Let’s use what should be an innocuous example. Previously closed council meetings have had an agenda item about Guelph Storm negotiations, but fail to describe what’s being negotiated. The assumption is that this has to do with the OHL team leasing the Sleeman Centre in the future, but who knows for sure? The City could be involved in player trades for all we know, it’s not likely, but nothing in the description “Guelph Storm negotiations” eliminates the possibility. Here, we’re talking about deliberations for a huge city facility and its primary tenant, but the people who help pay for the upkeep of that facility know nothing about it, even as some city councillors have said on the record that they would like to see a broader discussion about use of that facility.
I’m sure people in the know might read this and say that I “don’t get it.” Perhaps I don’t, although I have had board experience, I have had to discuss delicate things will colleagues in camera, and that’s why I know that how you handle in-camera is almost as important as what goes on in-camera. Let’s not forget that there are a lot of eyes watching City Hall looking for any and all signs of conspiracy and cover-up. That now infamous blog post to be discussed on Monday began innocently enough with me trying to put a cork in that kind of speculating about the January 25 meeting.

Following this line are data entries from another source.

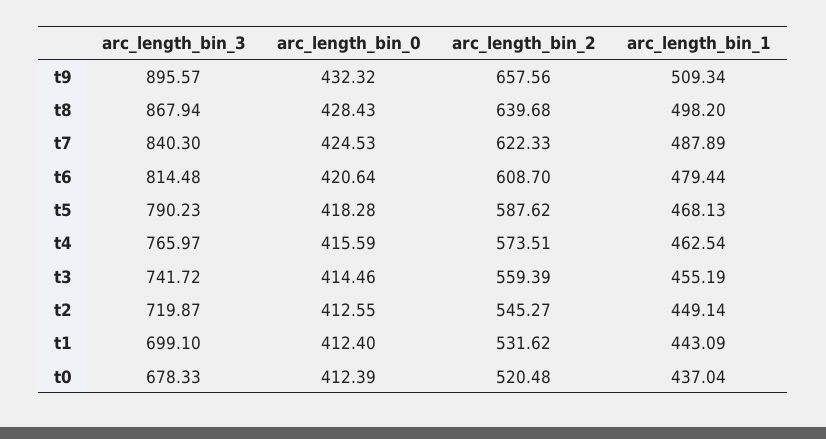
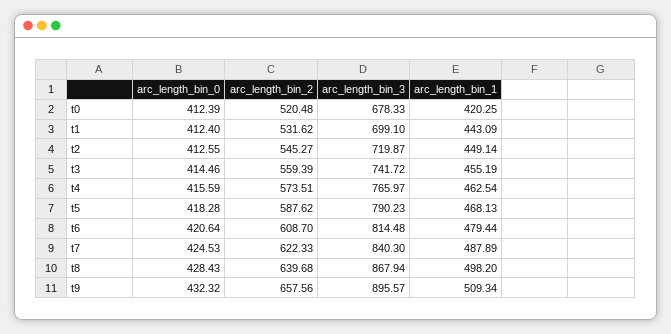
  {
    "arc_length_bin_3": {
      "t9": 895.57,
      "t8": 867.94,
      "t7": 840.3,
      "t6": 814.48,
      "t5": 790.23,
      "t4": 765.97,
      "t3": 741.72,
      "t2": 719.87,
      "t1": 699.1,
      "t0": 678.33
    },
    "arc_length_bin_0": {
      "t9": 432.32,
      "t8": 428.43,
      "t7": 424.53,
      "t6": 420.64,
      "t5": 418.28,
      "t4": 415.59,
      "t3": 414.46,
      "t2": 412.55,
      "t1": 412.4,
      "t0": 412.39
    },
    "arc_length_bin_2": {
      "t9": 657.56,
      "t8": 639.68,
      "t7": 622.33,
      "t6": 608.7,
      "t5": 587.62,
      "t4": 573.51,
      "t3": 559.39,
      "t2": 545.27,
      "t1": 531.62,
      "t0": 520.48
    },
    "arc_length_bin_1": {
      "t9": 509.34,
      "t8": 498.2,
      "t7": 487.89,
      "t6": 479.44,
      "t5": 468.13,
      "t4": 462.54,
      "t3": 455.19,
      "t2": 449.14,
      "t1": 443.09,
-     "t0": 437.04
+     "t0": 420.25
    }
  }

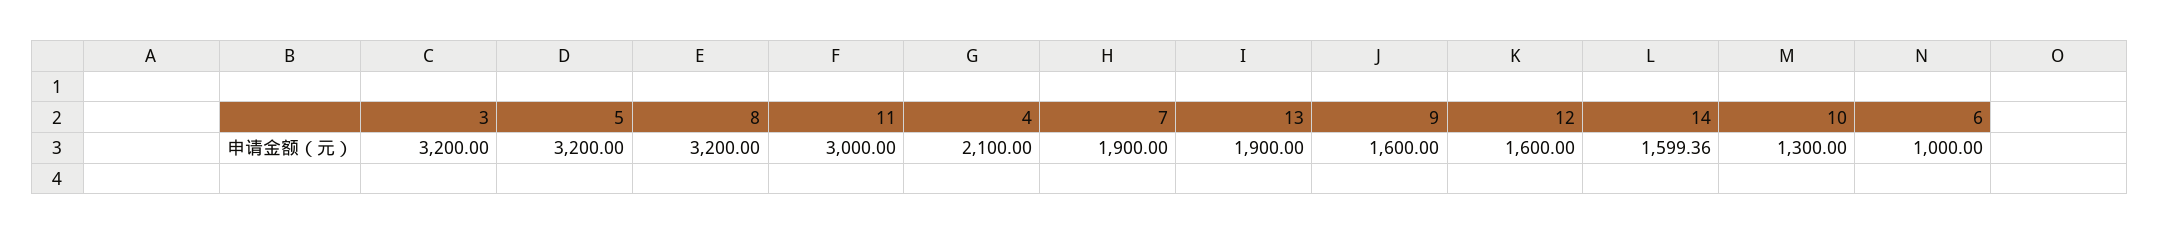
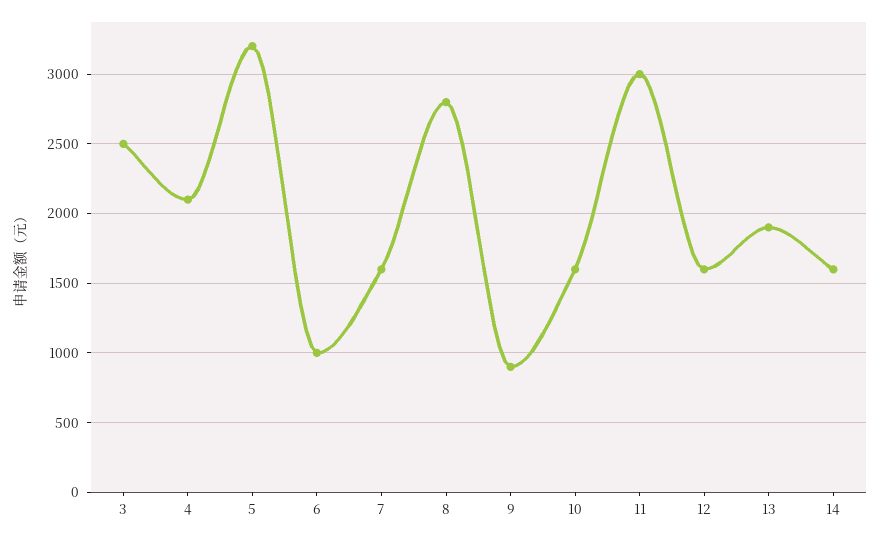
  {
-   "3": 3200,
+   "3": 2500,
    "5": 3200,
-   "8": 3200,
+   "8": 2800,
    "11": 3000,
    "4": 2100,
-   "7": 1900,
+   "7": 1600,
    "13": 1900,
-   "9": 1600,
+   "9": 900,
    "12": 1600,
    "14": 1599.36,
-   "10": 1300,
+   "10": 1600,
    "6": 1000
  }

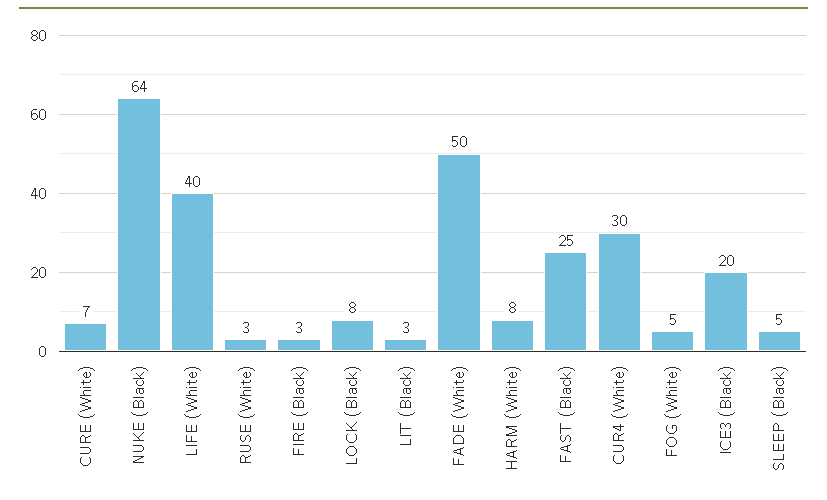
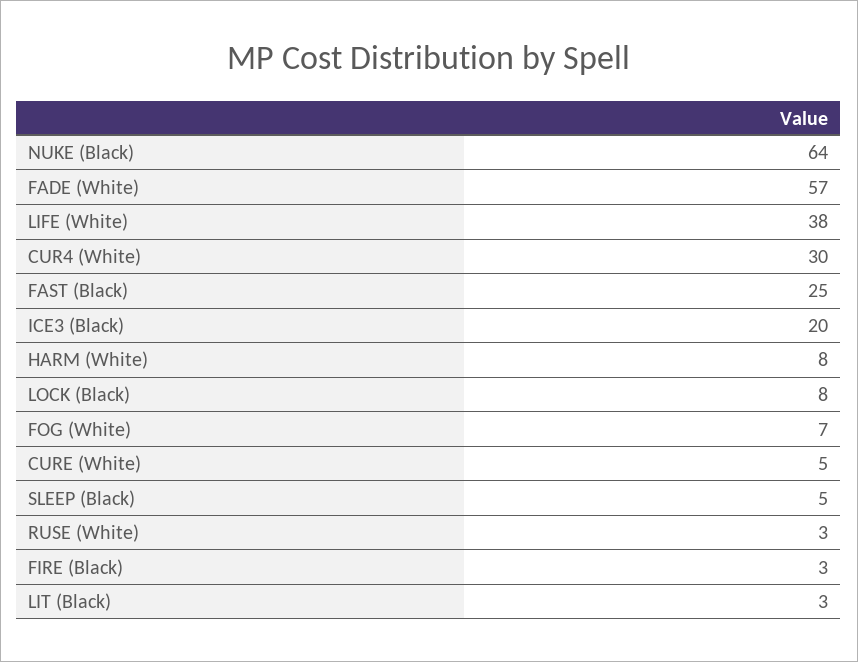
  {
-   "CURE (White)": 7,
+   "CURE (White)": 5,
    "NUKE (Black)": 64,
-   "LIFE (White)": 40,
+   "LIFE (White)": 38,
    "RUSE (White)": 3,
    "FIRE (Black)": 3,
    "LOCK (Black)": 8,
    "LIT (Black)": 3,
-   "FADE (White)": 50,
+   "FADE (White)": 57,
    "HARM (White)": 8,
    "FAST (Black)": 25,
    "CUR4 (White)": 30,
-   "FOG (White)": 5,
+   "FOG (White)": 7,
    "ICE3 (Black)": 20,
    "SLEEP (Black)": 5
  }

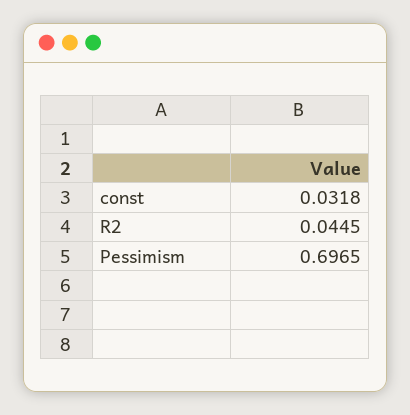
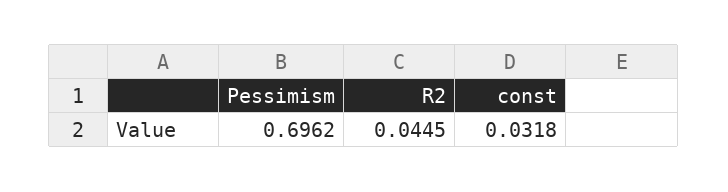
  {
    "const": 0.0318,
    "R2": 0.0445,
-   "Pessimism": 0.6965
+   "Pessimism": 0.6962
  }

It didn’t work out so good.
Now I’m not expecting the Mayor to come out and give a blow-by-blow of who said what, but there has to be a happy medium between that and a no comment comment like “we gave staff direction.” In fact, the attitude of City Hall on the whole seems to be to prioritize caution over transparency. That’s not to imply conspiracy, but when the Mayor himself has to issue a statement asking citizens not to turn city staff into punching bags, it’s not so hard to see why City Hall might have a siege mentality. A government boogeyman being the cause of all our ills is an easy sell after all.
Yet the solution is just as simple, let’s have a little less discussion behind closed doors and a little more discussion in the open council chamber. Active and engaged citizens will enjoy being even better informed, and those that see it all as one big conspiracy to keep us in the dark will have one less thing to complain about. In a democracy, the sharing of information is vital, and if information can’t be shared, we need a thorough and logical explanation as to why it cannot be shared.